While “empty nest syndrome” has become an easily recognized term in our society, not everyone realizes that it can be associated with a profound sense of grief. Adding to that grief is the fact that empty nest syndrome often coincides with other major life events such as menopause, retirement and the need to care for elderly parents. A child leaving home naturally conjures feelings of loss and uncertainty. It is, after all, a significant change, and one that may require patience to accept. It takes time to regain your momentum, having gone from much-needed parent to once again, an independent person.
While both men and women are susceptible to empty nest syndrome, women seem to feel it more deeply, perhaps because of the strong, nurturing role most mothers provide.
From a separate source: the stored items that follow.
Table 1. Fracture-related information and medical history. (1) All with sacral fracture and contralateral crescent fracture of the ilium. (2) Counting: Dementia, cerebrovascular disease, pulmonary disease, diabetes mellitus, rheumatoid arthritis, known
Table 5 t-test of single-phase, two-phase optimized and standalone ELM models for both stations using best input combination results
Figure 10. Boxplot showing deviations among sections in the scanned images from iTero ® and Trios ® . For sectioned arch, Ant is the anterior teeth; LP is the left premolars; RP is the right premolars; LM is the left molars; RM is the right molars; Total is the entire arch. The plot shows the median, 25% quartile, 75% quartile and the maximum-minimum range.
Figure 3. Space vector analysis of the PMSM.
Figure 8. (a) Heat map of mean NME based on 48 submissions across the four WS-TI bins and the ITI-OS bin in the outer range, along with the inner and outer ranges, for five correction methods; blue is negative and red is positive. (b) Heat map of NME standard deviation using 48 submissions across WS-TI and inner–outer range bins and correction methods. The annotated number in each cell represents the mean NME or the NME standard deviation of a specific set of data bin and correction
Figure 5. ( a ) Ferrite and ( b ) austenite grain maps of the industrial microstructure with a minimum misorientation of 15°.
Suzanne Feiler, a therapist specializing in women’s issues at Insights Collaborative Therapy Group in Dallas, says, “I think it’s important for the empty nester to be intentional about the way she thinks about this new chapter in her life. Mindfully choosing a positive framework through which to understand and enjoy this radically new passage in your story is a powerful graduation gift to give yourself. You’ve completed a truly difficult task eighteen years in the making, so go ahead and allow yourself to feel the accomplishment.” Feiler also says that it’s a mother’s well-earned moment to finally return her nurturing focus back to herself, “after years of pouring vital energy and attention into someone else.”
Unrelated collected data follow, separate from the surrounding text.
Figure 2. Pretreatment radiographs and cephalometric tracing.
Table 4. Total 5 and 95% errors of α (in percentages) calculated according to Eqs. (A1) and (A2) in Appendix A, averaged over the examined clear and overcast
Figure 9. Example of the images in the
If you’re married or in a long-term relationship, this is the perfect time to fully reconnect with your partner. Mark this passage with something bubbly and/or a special celebration. Mary Sanger, a marriage and family therapist and the founder of Insights, offers several ways for couples to deal with empty nest syndrome. “Give yourself and your partner things to look forward to, such as planning a few weekend trips, or starting a dinner or book club with other empty nesters,” she says. “Find old and new things to enjoy and share together. And if you’re considering downsizing, which many empty nesters do, try not to rush into it. Too much change in a short time span can be very psychologically stressful.”
Acknowledge your grief. Celebrate your accomplishment. Be gentle with yourself during this transition. And reach out to others to share your feelings, whether it’s your partner, a trusted friend or a therapist.